Please return exactly the lines below that run from the line with "Барселона се вклучи во трката за потписот" through the end of the listing, both included, but not the pictures.

_MATERIAL PROVIDED_.
⟨
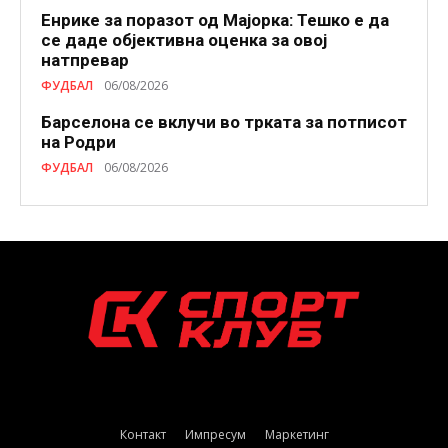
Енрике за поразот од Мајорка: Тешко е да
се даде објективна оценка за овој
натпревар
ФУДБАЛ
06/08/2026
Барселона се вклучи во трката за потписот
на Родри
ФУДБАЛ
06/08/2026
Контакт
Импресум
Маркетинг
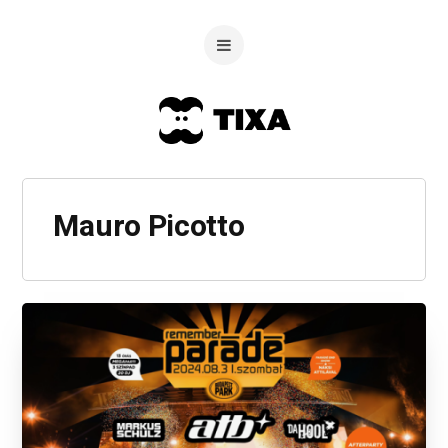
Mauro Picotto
⟩
_COMPLETED EXERCISE_.
Барселона се вклучи во трката за потписот
на Родри
ФУДБАЛ
06/08/2026
Контакт
Импресум
Маркетинг
Mauro Picotto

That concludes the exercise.